TASK ITEM: Resume the exercise on preferences and types of goods, continuing on from its final true-or-false item.

SELECTED EXCERPT:
┏━━

Here, we consider some logical relationships between preferences and types of goods.
A. Suppose you consider all the goods that you might potentially want to consume.
a. Is it possible for all these goods to be luxury goods at every consumption bundle? Is it possible for all of them to be necessities?
b. Is it possible for all goods to be inferior goods at every consumption bundle? Is it possible for all of them to be normal goods?
c. True or False: When tastes are homothetic, all goods are normal goods.
d. True or False: When tastes are homothetic, some goods could be luxuries while others could be necessities.
e. True or False: When tastes are quasilinear, one of the goods is a necessity.
f. True or False: In a two-good model, if the two goods are perfect complements, they must both be normal goods.
g.* True or False: In a three-good model, if two of the goods are perfect complements, they must both be normal goods.

┗━━

MATERIAL PROVIDED:

┏━━

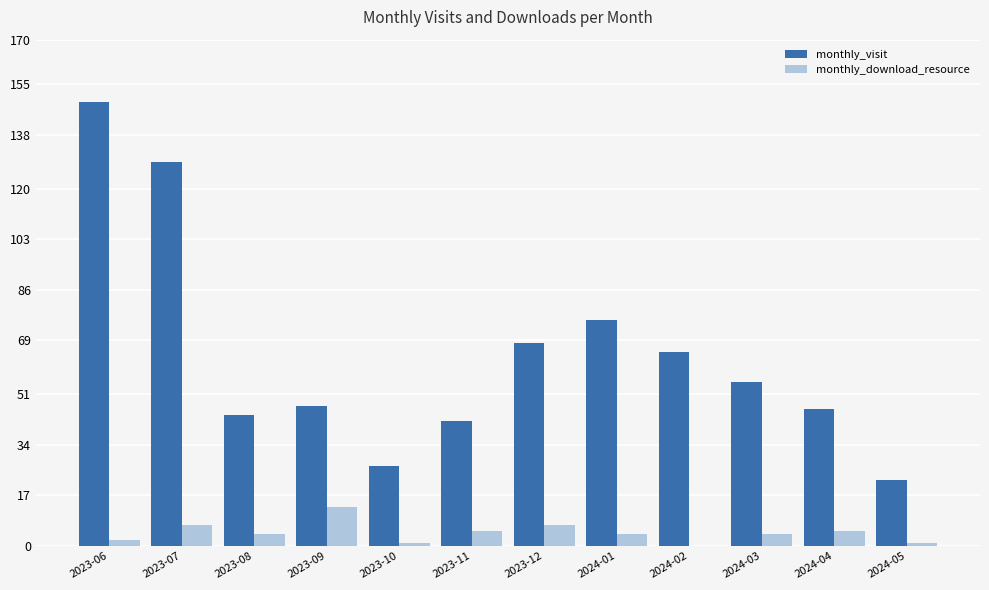

What is the greatest value displayed?

149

┗━━

TASK RESPONSE:
B. In each of the following cases, suppose that a person whose tastes can be characterized by the given utility function has income $I$ and faces prices that are all equal to 1 . Illustrate mathematically how his or her consumption of each good changes with income, and use your answer to determine whether the goods are normal or inferior, luxuries or necessities.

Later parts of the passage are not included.